The Cannibal's reputation needed no embellishment. When many dragons once nested on Dragonstone, none challenged him. Now, fewer still would try.

He devoured hatchlings, eggs, carrion, and any fool bold enough to disturb him.

"All our forces are already mustered," Rhaena said grimly. "If this fails, I will have to beg the Arryns once more."

Searching for a dragon across the sea was madness, but Aegon was the last male of their line. She had no choice.

"Is there truly no chance my brother could tame it?" she asked the maester.

"Almost none, Princess," he replied bitterly. "The Cannibal is the oldest and most savage of the wild dragons, a hunter shaped by endless hostility."

"But Nettles tamed Sheepstealer," Rhaena said.

"By fortune alone," the maester answered. "Sheepstealer had fed long upon dragonseeds. Nettles survived through luck. The Cannibal's malice far exceeds his. Even Sheepstealer never dared oppose him."
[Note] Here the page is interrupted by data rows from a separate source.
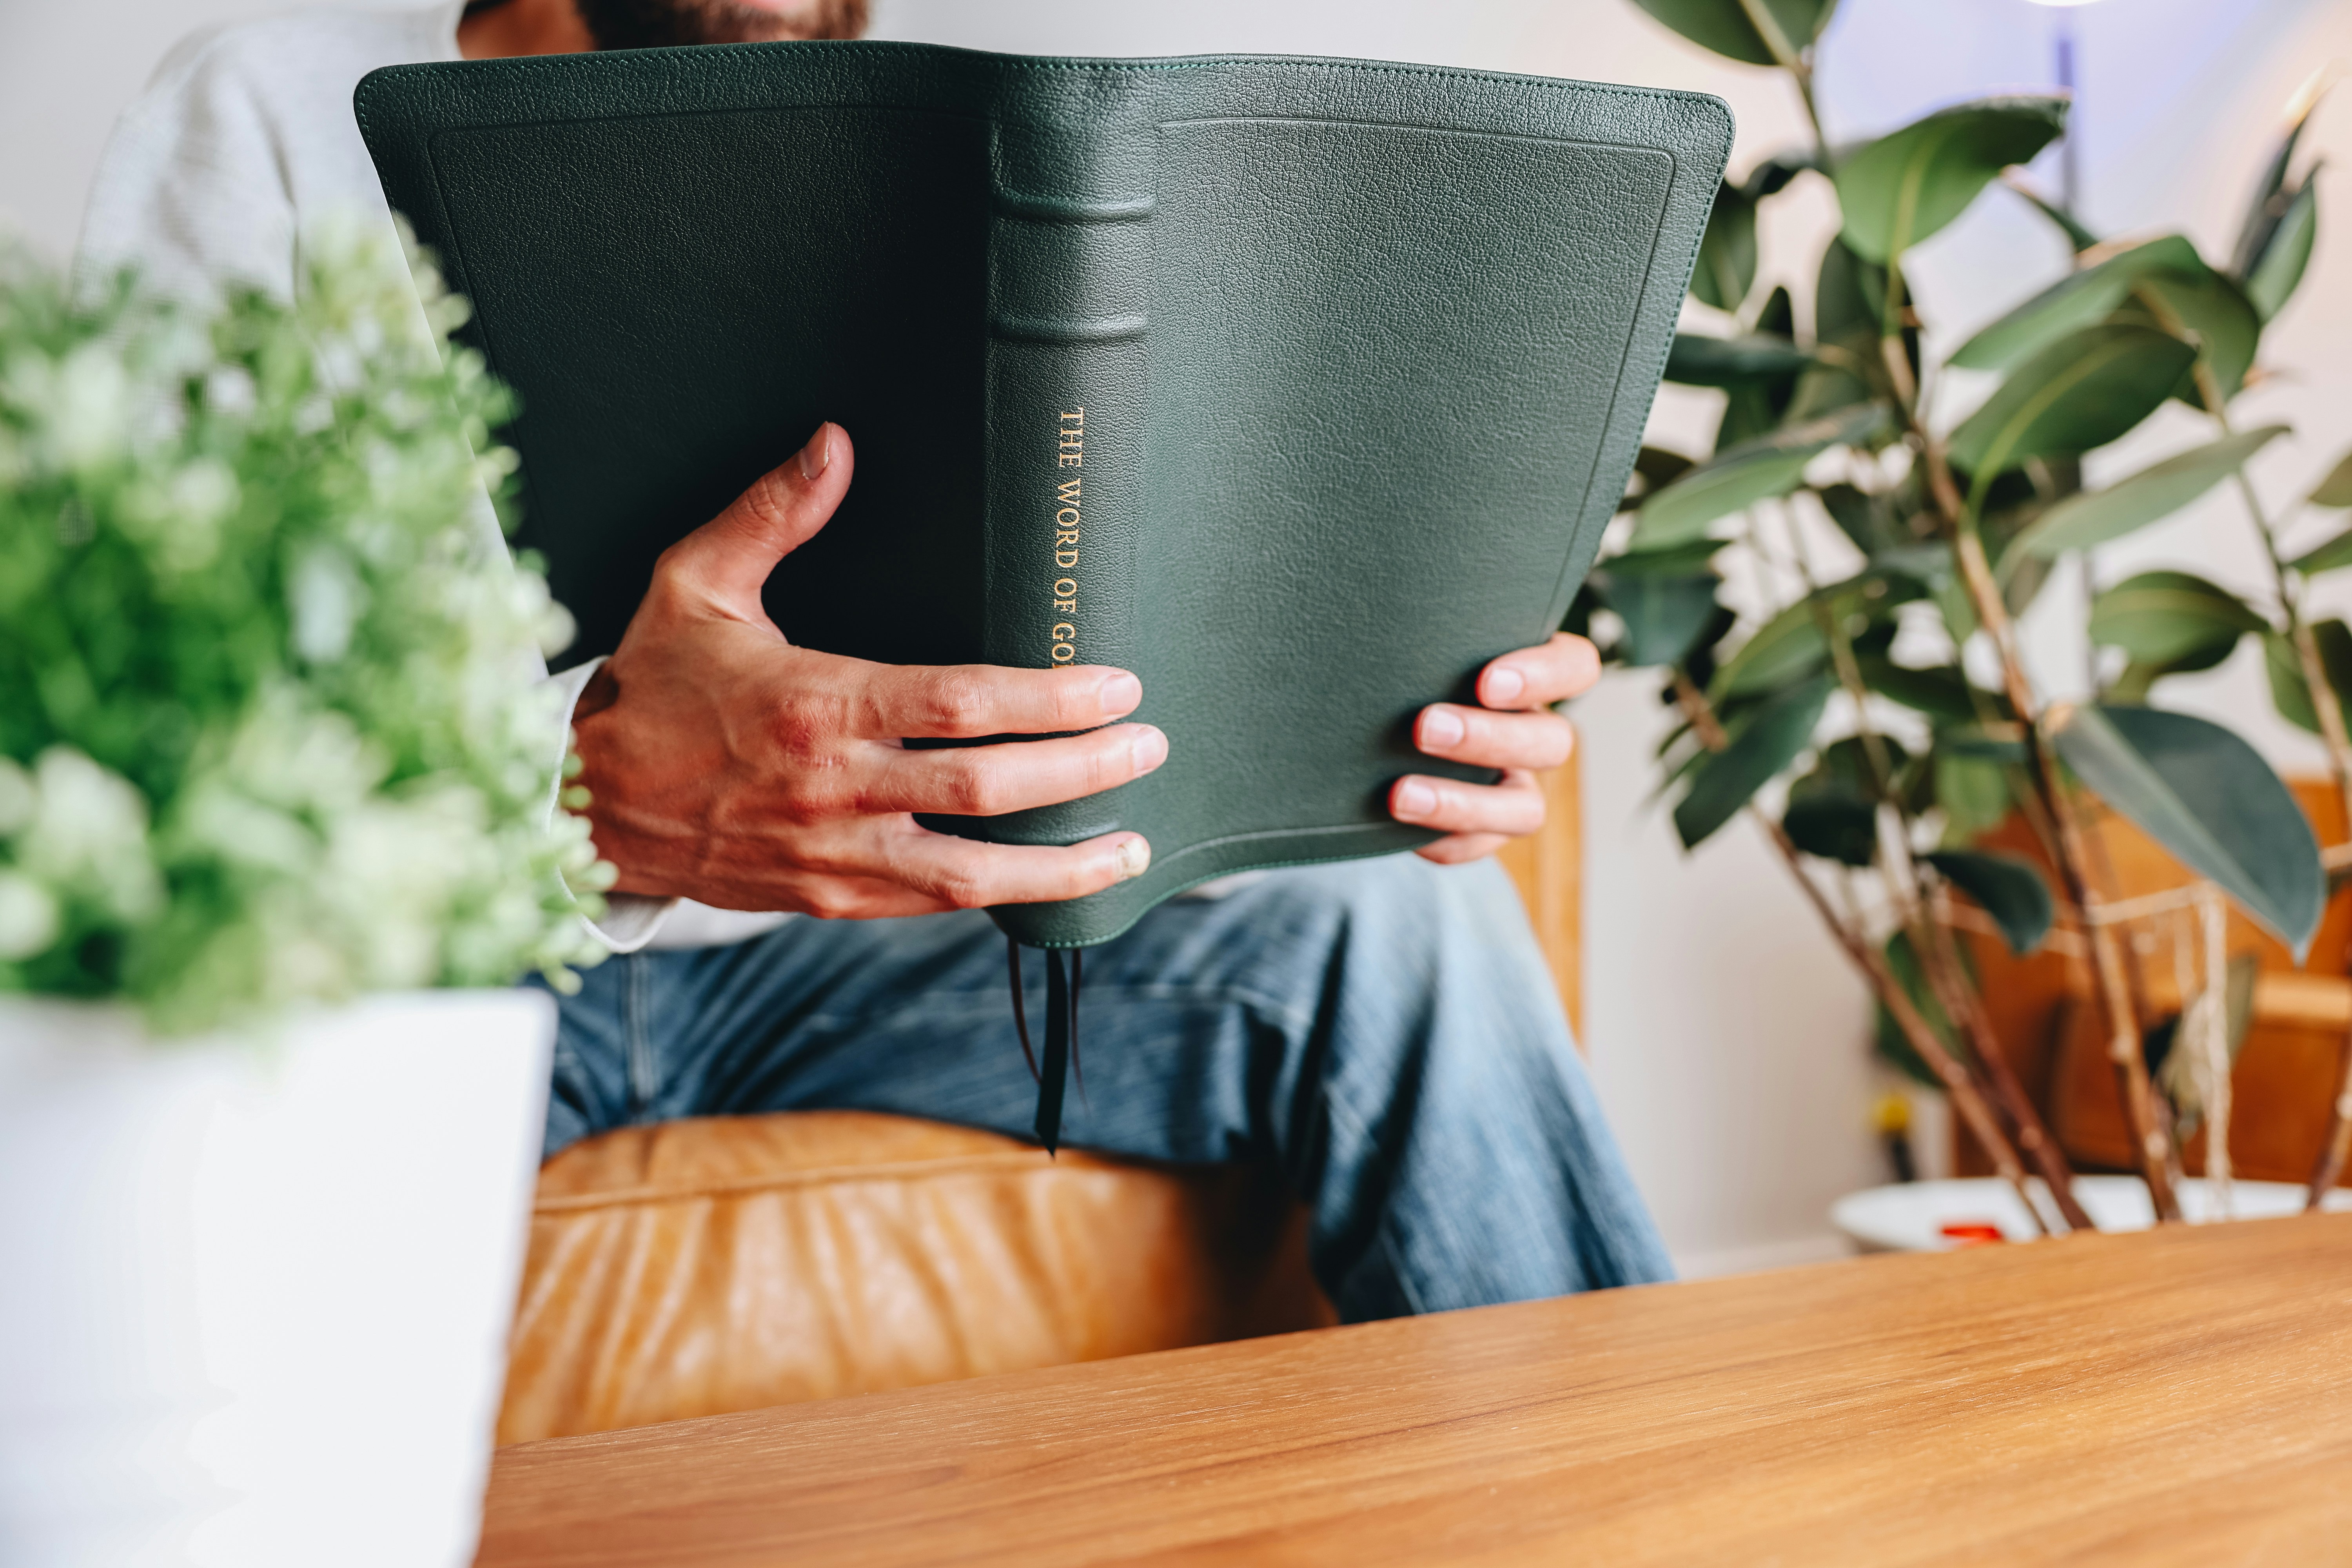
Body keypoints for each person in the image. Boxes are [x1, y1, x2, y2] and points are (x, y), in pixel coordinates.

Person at [77, 0, 1673, 1319]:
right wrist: (579, 795)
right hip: (440, 978)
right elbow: (141, 756)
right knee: (174, 1112)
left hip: (871, 959)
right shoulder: (268, 114)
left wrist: (1374, 749)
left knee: (1399, 920)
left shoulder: (966, 143)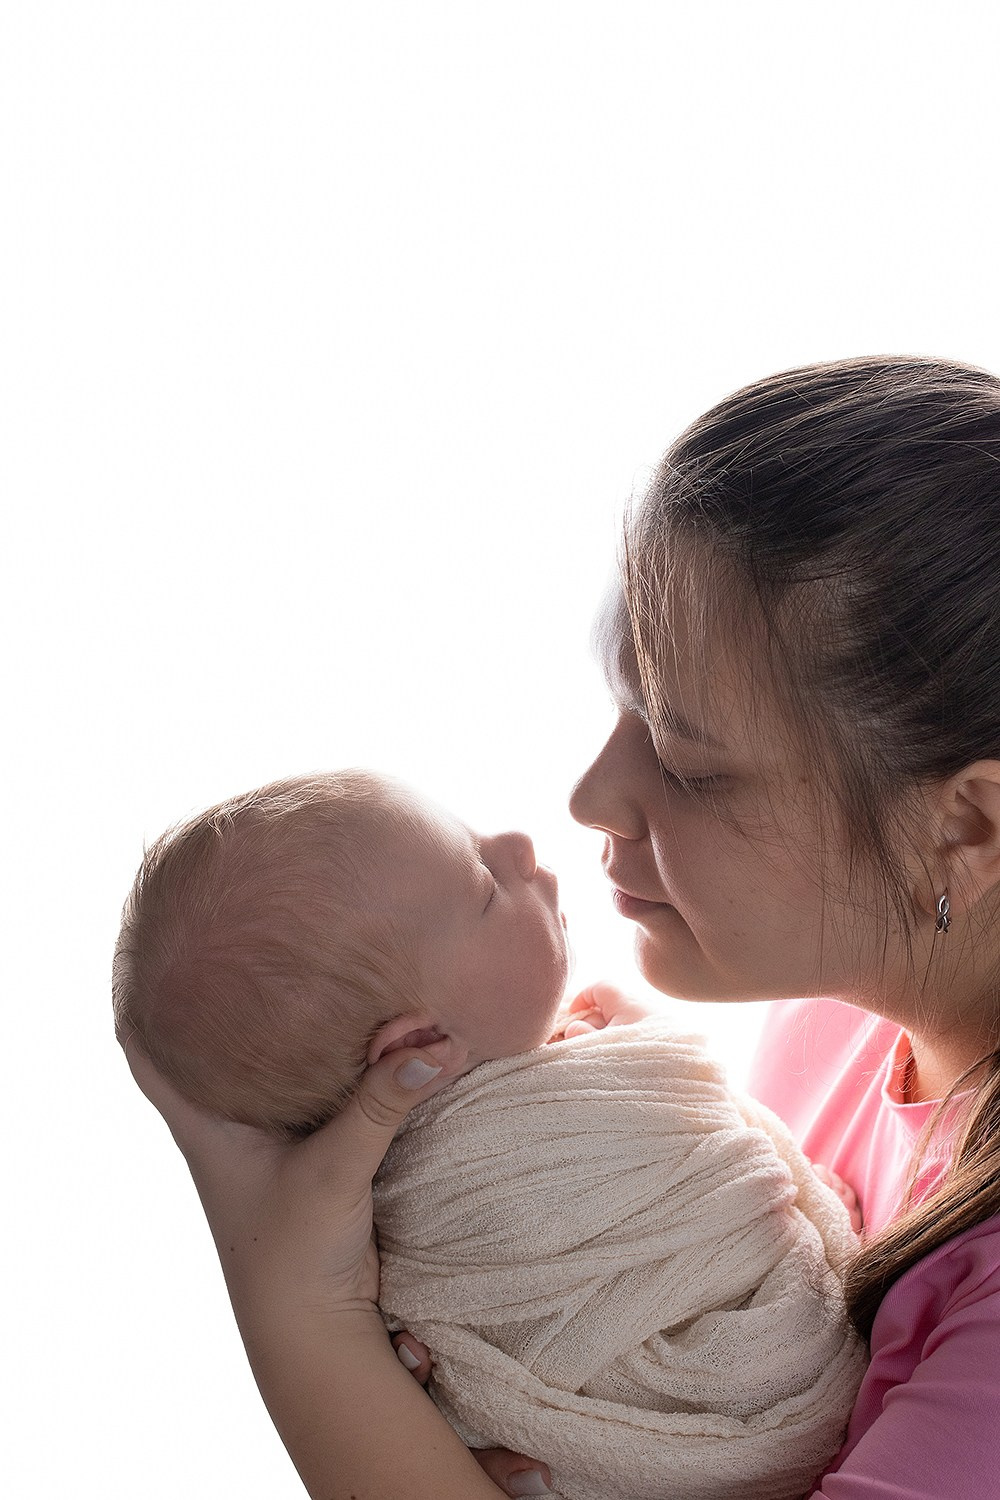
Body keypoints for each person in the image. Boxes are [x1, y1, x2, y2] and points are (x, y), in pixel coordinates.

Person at [119, 355, 1000, 1498]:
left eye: (689, 764)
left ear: (967, 824)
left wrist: (298, 1315)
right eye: (627, 705)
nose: (590, 795)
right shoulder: (834, 1015)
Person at [114, 770, 864, 1500]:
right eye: (482, 885)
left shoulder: (347, 1217)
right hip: (750, 1404)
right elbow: (708, 1153)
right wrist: (649, 1065)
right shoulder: (431, 1188)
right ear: (418, 1047)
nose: (519, 845)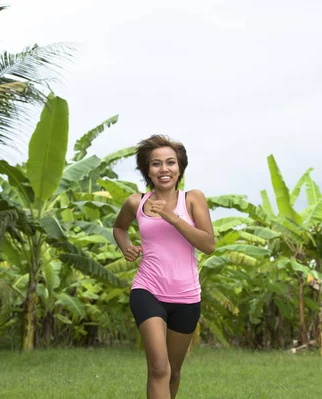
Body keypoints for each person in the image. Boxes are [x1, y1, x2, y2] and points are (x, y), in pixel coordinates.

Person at [113, 135, 215, 399]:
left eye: (170, 162)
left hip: (186, 296)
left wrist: (173, 218)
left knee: (174, 371)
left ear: (180, 168)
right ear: (147, 170)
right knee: (159, 368)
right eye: (156, 164)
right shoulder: (136, 202)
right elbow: (119, 227)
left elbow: (208, 245)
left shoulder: (192, 199)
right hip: (148, 290)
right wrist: (125, 246)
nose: (164, 169)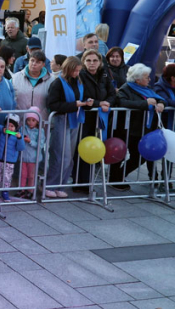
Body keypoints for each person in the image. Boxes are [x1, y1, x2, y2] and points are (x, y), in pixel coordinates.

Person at [110, 63, 167, 189]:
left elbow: (159, 98)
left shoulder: (147, 89)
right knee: (121, 154)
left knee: (139, 156)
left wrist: (162, 104)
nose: (149, 79)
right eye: (147, 77)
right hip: (127, 128)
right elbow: (123, 102)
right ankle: (115, 179)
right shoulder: (126, 88)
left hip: (142, 128)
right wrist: (144, 104)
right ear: (137, 79)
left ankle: (118, 176)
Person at [44, 56, 91, 198]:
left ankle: (60, 185)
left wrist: (88, 102)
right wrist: (74, 105)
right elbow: (52, 105)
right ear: (68, 69)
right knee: (60, 156)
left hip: (73, 120)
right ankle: (50, 184)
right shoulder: (58, 83)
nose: (77, 73)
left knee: (68, 157)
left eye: (78, 71)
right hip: (61, 120)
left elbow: (81, 98)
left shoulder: (79, 82)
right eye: (75, 71)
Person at [75, 50, 116, 189]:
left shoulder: (104, 74)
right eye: (88, 61)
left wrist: (108, 103)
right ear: (84, 62)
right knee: (82, 148)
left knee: (95, 148)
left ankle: (88, 182)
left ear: (100, 62)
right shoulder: (80, 75)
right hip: (85, 117)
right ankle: (80, 182)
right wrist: (99, 104)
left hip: (101, 117)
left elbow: (112, 93)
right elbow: (82, 96)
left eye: (95, 61)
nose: (92, 64)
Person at [0, 114, 25, 201]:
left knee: (7, 178)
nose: (9, 128)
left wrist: (20, 138)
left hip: (10, 161)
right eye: (8, 125)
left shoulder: (18, 135)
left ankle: (5, 192)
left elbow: (21, 148)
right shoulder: (1, 132)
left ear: (16, 127)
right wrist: (2, 129)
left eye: (12, 126)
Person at [19, 108, 43, 199]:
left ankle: (30, 191)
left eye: (33, 120)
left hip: (33, 158)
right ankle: (21, 190)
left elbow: (40, 144)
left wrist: (30, 141)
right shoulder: (22, 128)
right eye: (28, 120)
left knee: (31, 175)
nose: (30, 122)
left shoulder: (40, 131)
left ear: (37, 121)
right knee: (23, 174)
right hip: (23, 156)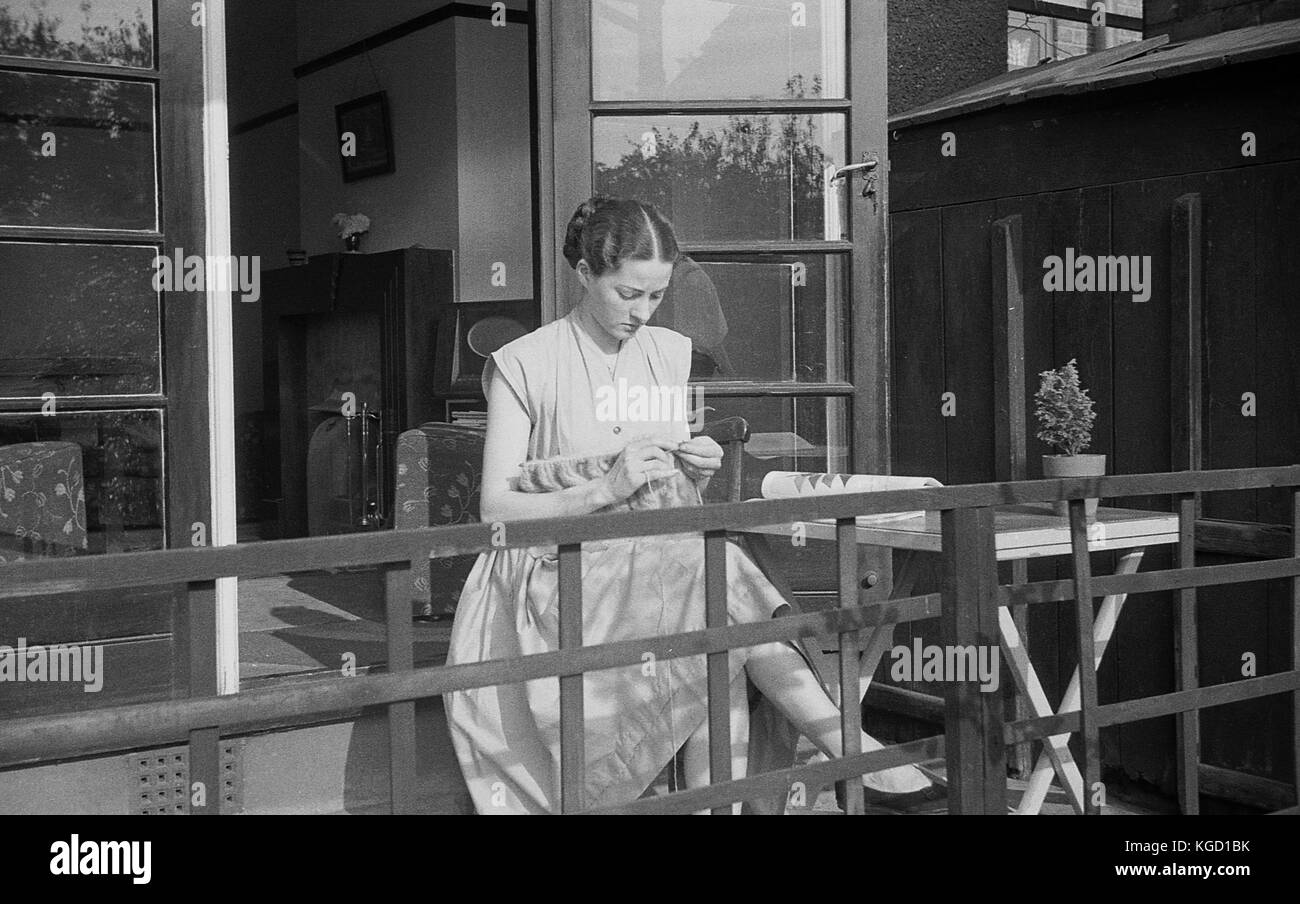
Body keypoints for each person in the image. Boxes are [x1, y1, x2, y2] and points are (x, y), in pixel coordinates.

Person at [443, 196, 941, 814]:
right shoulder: (524, 363)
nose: (641, 312)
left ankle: (827, 758)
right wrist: (603, 490)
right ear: (582, 275)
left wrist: (695, 468)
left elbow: (668, 493)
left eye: (654, 295)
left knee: (716, 620)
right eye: (627, 293)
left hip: (653, 565)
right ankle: (851, 749)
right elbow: (494, 510)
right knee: (719, 587)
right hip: (555, 573)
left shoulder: (665, 354)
Rhaena clutched the red dragon egg before her, fingers white.

"If it would only hatch, if I had a dragon, I could save my brother."

"There is one small mercy," the maester said slowly. "The Cannibal does not favor human flesh. If he did, Dragonstone would already stand empty. Left unprovoked, he usually ignores men."

Silence followed.

Aegon's actions had been the greatest provocation imaginable.

Then the sky broke.

A violent wind swept the yard, tearing cloaks and hair alike. Dozens of heads snapped upward.

What they saw would haunt them forever.

"A dragon," someone cried. "The Cannibal."

Vast wings blotted out the sun. The black dragon loomed above the castle, his shadow swallowing towers and stone alike. His sickly green eyes were cold, indifferent, ancient.

Guards raised spears and bows, yet none dared loose them. That would have been death.

"The prince," Ser Harold shouted. "Prince Aegon. He lives."

His sharp eyes had caught the truth.

A bald boy, unmistakable even at a distance, sat astride the king of the wild dragons, fire and destiny woven together at last.